Today, the youngster is an inspirational speaker and crusader for women and differently-abled people all over the country. Malvika was one of the state toppers in her 10th standard boards, barely two years after her life-shattering accident. She went on to graduate from St Stephen’s College, Delhi and Delhi School of Social Work, and worked extensively at the Centre for Child and Adolescent Well-Being. Currently, she is a PhD scholar at the Madras School of School Work, relentlessly pursuing her goal to spread awareness on disability and an inclusive society, aspiring to change societal attitudes on the cause.

“Personally, inclusion was the one thing that helped give me courage. If I’d been treated differently, maybe I wouldn’t have gone too far, bogged down by my inferiority complex. Non-judgment was what worked, not empathy. For a long time, especially when I went to Delhi, I used to camouflage my difference by wearing full sleeves and not acknowledge it at all, as I wanted to be just one among the other students. But two years earlier was the 10th anniversary of my accident, and I put up a Facebook post that was quite emotional — suddenly, I was getting messages and calls from various people around, telling me they were proud of me! That was when I decided to stop hiding, stop pretending and be vocal about my journey; I fully recovered from my trauma and made peace with it,” Malvika recalls.

From schools, colleges, NGOs, and corporate offices to platforms like TEDx, Malvika conquered them all with her powerful words and story. “Along the way, my family and friends have been incredible — especially my mom, who has been my biggest pillar of strength. I have been lucky enough to even be in a relationship with someone who has seen the person in me, and now I’m engaged to be married soon,” she says.
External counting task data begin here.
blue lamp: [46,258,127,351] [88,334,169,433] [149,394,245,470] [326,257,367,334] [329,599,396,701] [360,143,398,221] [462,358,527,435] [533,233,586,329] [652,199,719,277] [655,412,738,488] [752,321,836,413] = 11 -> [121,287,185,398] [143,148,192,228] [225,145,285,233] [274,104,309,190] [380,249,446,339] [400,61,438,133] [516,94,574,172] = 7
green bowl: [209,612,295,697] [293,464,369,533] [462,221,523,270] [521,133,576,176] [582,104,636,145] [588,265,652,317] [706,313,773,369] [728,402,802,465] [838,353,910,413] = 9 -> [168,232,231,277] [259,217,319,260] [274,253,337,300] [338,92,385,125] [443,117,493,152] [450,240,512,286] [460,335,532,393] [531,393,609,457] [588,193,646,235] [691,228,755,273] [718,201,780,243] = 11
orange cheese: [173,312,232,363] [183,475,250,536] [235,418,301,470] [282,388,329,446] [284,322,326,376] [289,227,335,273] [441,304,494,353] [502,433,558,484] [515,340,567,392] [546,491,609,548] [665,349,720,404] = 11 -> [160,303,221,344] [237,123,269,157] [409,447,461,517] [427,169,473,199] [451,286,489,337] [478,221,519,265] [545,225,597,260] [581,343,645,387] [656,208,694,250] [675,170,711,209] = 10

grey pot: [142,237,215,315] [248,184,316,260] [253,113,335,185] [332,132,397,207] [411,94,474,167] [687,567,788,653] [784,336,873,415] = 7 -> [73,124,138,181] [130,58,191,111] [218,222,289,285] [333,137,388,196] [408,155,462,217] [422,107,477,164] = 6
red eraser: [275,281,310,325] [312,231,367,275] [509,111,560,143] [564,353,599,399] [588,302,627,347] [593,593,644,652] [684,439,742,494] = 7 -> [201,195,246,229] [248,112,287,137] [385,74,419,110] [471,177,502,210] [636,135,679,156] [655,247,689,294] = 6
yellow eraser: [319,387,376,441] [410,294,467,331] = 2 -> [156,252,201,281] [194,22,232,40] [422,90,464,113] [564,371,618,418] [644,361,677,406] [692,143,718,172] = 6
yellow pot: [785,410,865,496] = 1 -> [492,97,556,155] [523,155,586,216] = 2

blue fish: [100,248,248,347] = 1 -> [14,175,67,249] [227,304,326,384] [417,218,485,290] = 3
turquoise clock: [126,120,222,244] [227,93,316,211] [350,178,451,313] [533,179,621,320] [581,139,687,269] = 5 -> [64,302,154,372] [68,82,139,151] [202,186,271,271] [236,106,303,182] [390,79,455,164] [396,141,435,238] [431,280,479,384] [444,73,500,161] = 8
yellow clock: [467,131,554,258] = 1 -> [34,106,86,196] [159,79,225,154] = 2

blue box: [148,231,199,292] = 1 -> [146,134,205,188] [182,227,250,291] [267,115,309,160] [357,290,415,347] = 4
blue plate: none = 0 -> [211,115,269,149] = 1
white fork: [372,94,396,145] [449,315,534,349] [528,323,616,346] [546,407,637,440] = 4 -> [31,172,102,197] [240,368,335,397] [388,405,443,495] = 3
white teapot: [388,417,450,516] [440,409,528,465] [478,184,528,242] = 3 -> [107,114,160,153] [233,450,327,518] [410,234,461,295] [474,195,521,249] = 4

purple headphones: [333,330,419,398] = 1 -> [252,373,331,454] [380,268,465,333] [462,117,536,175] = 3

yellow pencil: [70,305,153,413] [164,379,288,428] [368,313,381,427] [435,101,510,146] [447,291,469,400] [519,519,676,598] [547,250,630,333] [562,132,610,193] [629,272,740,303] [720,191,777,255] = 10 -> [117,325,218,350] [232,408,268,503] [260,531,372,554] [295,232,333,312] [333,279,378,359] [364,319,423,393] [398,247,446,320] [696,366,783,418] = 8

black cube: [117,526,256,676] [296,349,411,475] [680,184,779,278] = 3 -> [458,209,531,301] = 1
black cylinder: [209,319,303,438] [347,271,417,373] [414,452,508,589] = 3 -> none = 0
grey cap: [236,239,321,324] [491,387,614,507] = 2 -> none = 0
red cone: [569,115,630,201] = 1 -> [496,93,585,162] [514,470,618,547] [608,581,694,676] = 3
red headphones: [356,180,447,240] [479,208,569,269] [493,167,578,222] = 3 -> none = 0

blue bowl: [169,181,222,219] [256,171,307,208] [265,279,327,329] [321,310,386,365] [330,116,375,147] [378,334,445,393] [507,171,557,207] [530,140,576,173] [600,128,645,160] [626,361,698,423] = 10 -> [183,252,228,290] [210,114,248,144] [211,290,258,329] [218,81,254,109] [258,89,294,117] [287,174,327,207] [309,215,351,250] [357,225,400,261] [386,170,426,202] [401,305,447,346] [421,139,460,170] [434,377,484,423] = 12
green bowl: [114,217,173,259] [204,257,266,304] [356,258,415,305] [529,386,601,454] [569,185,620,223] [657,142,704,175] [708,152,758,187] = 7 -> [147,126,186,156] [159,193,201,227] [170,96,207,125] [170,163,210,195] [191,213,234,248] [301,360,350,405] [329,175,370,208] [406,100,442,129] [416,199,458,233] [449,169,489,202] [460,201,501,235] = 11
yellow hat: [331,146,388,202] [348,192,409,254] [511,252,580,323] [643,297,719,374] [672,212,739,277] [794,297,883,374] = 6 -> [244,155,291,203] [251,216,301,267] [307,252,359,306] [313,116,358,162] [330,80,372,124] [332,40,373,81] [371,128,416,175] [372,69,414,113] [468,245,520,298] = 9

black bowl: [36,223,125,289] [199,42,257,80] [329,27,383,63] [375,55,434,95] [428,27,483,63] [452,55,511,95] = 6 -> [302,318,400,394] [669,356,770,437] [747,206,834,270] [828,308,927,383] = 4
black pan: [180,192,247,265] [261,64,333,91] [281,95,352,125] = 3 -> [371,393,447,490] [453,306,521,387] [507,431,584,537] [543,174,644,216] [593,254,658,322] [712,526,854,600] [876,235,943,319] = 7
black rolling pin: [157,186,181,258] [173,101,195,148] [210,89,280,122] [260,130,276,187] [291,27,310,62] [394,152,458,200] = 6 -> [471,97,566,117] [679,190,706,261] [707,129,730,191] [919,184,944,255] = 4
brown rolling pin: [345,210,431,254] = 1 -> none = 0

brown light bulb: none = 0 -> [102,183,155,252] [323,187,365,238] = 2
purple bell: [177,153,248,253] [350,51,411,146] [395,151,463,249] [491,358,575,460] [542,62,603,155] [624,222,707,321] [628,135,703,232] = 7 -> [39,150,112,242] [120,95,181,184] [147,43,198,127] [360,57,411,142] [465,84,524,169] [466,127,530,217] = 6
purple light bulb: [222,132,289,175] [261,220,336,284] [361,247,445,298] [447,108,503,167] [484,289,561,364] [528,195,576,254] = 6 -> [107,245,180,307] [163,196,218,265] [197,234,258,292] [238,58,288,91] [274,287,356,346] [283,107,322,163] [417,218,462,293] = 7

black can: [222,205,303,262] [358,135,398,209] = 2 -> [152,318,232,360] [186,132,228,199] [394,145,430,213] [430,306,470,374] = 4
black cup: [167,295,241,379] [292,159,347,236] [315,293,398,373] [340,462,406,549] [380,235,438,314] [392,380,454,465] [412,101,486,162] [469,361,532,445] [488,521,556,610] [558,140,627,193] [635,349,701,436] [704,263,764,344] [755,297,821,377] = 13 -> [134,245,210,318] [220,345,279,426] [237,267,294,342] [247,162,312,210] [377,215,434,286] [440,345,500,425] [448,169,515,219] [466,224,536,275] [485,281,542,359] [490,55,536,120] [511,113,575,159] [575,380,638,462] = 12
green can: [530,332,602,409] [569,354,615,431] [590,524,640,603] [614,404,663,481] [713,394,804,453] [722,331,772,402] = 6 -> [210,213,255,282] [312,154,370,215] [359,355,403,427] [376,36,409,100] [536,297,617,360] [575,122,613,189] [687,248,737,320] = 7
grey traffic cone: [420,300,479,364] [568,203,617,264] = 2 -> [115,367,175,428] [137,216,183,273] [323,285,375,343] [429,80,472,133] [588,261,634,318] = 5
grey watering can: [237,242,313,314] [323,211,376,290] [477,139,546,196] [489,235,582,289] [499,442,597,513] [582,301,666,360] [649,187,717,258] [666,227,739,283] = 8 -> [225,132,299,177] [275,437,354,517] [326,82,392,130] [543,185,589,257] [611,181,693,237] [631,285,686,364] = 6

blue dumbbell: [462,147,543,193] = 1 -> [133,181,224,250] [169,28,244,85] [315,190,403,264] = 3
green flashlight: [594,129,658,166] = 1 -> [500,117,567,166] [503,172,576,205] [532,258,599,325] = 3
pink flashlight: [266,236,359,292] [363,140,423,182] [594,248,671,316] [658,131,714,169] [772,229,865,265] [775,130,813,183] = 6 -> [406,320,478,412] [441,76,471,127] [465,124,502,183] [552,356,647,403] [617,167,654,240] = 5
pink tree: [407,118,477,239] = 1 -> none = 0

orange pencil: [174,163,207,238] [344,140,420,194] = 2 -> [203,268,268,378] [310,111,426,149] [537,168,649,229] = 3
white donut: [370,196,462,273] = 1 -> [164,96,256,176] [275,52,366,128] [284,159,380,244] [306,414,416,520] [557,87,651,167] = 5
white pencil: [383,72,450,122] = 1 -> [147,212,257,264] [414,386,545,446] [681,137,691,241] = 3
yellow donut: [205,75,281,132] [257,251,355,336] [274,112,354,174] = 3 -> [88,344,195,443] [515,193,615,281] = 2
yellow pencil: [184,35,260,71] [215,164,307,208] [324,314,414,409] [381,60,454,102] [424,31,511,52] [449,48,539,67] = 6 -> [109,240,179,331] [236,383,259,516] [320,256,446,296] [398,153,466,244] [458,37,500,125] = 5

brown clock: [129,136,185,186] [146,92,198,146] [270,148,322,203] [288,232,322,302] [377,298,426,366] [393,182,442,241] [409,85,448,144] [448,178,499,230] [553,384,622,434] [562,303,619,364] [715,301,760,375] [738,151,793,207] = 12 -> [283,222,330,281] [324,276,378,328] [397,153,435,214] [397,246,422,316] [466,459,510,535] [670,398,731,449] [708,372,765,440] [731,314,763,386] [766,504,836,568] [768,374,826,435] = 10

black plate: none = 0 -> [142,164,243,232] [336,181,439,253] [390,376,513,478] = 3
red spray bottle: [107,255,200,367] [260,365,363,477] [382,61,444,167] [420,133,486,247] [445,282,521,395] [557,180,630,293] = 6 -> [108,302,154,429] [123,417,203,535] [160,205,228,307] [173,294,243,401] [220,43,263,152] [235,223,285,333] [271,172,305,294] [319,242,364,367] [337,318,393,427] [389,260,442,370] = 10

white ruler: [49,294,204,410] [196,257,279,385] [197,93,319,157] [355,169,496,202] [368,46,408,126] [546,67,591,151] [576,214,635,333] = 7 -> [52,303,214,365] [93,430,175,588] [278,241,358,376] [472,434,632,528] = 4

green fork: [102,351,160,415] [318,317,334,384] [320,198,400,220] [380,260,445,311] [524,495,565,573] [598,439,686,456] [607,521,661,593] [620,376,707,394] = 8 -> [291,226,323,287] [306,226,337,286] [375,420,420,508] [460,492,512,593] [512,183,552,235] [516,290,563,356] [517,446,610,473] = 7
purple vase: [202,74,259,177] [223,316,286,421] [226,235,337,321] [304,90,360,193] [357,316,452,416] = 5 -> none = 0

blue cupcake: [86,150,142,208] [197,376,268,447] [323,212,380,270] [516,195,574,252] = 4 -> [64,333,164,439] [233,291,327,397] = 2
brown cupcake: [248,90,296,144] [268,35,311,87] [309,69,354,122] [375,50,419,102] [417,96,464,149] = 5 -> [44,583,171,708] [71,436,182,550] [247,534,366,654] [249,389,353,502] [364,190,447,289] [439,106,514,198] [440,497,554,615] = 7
Looking ahead, Malvika wants to continue inspiring victims like her to learn to accept their situation — which is the first step towards healing. “I have never sat down and cried about what happened to me. We don’t need to go to religious places or pray for life to change, if we can seek solace within ourselves. With my PhD, I also hope to bring about a positive change in the various reservations for disabled people, and give them a better future,” she concludes.